While most of the literature discusses interventions that have been used after surgery, a number of studies also exist on the effect of preoperative physical therapy on reducing PC after cardiac surgery. In 2005, Westerhal et al. [ ] Researchers found that chest physiotherapy, which included deep-breathing exercises and preoperative physiotherapy, had a significant effect on reducing atelectasis as well improving spirometry. This was in contrast to the regime with no breathing instructions, following CABG surgery.

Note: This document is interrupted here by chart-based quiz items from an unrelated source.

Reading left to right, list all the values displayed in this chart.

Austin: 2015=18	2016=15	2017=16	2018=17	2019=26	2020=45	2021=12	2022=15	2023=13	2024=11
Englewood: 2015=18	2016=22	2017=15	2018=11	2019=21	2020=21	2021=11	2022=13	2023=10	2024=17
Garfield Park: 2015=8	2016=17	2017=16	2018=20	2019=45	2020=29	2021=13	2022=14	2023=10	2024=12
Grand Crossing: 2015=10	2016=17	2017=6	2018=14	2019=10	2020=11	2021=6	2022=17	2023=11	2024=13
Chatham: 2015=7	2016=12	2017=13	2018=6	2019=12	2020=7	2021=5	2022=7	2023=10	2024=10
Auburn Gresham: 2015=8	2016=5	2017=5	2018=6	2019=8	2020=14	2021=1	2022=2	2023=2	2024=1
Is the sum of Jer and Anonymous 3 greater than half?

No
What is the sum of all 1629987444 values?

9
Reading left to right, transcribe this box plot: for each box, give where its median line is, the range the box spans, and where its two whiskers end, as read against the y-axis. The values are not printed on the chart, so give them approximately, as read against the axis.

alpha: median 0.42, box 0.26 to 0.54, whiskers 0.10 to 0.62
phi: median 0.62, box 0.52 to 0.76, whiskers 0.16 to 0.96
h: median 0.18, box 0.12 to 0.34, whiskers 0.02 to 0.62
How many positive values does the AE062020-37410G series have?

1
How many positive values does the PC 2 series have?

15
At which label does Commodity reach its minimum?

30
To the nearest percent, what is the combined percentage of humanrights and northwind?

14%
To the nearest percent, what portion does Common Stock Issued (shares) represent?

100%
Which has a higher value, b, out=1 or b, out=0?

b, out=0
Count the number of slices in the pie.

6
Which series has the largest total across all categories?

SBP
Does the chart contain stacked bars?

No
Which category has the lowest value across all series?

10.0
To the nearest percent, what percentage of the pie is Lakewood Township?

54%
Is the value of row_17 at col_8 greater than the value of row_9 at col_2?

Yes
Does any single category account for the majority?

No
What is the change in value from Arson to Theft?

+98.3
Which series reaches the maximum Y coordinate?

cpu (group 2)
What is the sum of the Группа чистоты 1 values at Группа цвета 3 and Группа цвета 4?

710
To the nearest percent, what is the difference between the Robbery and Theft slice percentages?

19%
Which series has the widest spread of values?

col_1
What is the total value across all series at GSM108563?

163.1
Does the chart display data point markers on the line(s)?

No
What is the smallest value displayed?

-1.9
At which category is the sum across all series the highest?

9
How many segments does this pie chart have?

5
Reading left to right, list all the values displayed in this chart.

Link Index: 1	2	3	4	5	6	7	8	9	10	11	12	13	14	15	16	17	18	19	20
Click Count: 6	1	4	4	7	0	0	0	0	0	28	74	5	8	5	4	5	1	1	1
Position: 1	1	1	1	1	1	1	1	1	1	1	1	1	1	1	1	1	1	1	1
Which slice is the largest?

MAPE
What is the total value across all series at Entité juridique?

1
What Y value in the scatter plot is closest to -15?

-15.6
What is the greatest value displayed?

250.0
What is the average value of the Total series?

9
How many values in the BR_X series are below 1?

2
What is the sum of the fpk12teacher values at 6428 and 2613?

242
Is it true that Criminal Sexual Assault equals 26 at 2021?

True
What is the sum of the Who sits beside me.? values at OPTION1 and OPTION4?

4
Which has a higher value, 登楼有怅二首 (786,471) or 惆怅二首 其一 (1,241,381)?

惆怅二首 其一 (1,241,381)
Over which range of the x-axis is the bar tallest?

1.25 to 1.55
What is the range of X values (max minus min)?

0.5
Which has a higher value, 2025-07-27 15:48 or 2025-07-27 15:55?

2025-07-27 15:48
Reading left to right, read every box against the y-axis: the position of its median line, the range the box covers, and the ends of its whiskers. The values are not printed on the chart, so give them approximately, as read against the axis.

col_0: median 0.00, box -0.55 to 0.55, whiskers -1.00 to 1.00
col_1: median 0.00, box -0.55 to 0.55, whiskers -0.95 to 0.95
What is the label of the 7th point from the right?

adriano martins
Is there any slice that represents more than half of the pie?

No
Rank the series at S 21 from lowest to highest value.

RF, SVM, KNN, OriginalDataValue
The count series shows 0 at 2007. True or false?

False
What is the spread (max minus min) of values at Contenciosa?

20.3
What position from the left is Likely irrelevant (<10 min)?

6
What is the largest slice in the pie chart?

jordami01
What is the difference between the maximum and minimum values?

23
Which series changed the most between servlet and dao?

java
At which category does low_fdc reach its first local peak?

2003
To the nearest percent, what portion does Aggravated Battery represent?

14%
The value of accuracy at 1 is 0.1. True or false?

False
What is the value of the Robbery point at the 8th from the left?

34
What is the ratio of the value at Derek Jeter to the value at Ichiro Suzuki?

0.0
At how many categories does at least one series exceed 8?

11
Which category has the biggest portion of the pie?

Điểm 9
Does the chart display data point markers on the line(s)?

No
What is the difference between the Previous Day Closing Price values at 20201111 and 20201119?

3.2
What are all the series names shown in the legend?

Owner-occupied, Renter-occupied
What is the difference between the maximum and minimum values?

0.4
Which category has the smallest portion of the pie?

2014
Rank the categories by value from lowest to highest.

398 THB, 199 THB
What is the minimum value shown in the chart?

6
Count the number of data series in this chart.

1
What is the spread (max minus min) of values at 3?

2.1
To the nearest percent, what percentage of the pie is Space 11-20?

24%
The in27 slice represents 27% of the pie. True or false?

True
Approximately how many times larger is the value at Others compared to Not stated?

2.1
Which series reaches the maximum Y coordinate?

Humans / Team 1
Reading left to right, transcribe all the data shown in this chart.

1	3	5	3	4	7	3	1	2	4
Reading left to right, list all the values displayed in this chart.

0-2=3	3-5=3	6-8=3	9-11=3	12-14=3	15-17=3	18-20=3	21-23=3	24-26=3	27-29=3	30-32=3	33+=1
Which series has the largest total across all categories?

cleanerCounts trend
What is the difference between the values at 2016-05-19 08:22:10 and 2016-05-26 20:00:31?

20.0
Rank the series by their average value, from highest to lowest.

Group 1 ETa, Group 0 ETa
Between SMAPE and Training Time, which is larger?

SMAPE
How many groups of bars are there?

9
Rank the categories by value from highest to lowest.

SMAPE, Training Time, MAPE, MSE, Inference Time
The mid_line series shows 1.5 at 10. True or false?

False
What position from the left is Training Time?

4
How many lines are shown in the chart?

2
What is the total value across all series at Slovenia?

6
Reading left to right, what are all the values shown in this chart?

Others have also studied individual short-term preoperative interventions. In a small, non-randomized study, Rajendran et al. Rajendran, et. al. Castillo-Haas found that patients who were diagnosed with atelectasis after surgery had a significantly lower incidence than those who received postoperative chest physical therapy. They also noted that it didn’t have an impact on patients who suffered from respiratory problems as a consequence of infection.
It has been proven that preoperative physiotherapy can be used before abdominal and open heart surgery to decrease postoperative radiological and auscultation alterations and blood gas levels. [Recently, Hulzebos and al. In a random clinical trial, high-risk patients who underwent CABG surgery were found to have a lower incidence of PCs and shorter hospital stays after intensive inspiratory muscles training.
Some studies have confirmed the efficacy and safety of preoperative respiratory physiotherapy in preventing PC following CABG surgeries. However, there is no research on whether preoperative therapy has any effect on CABG operations that are not performed on the off-pump. This study aims to examine whether the frequency of pulmonary complications can be attributed to preoperative respiratory therapy in off-pump CABG patients.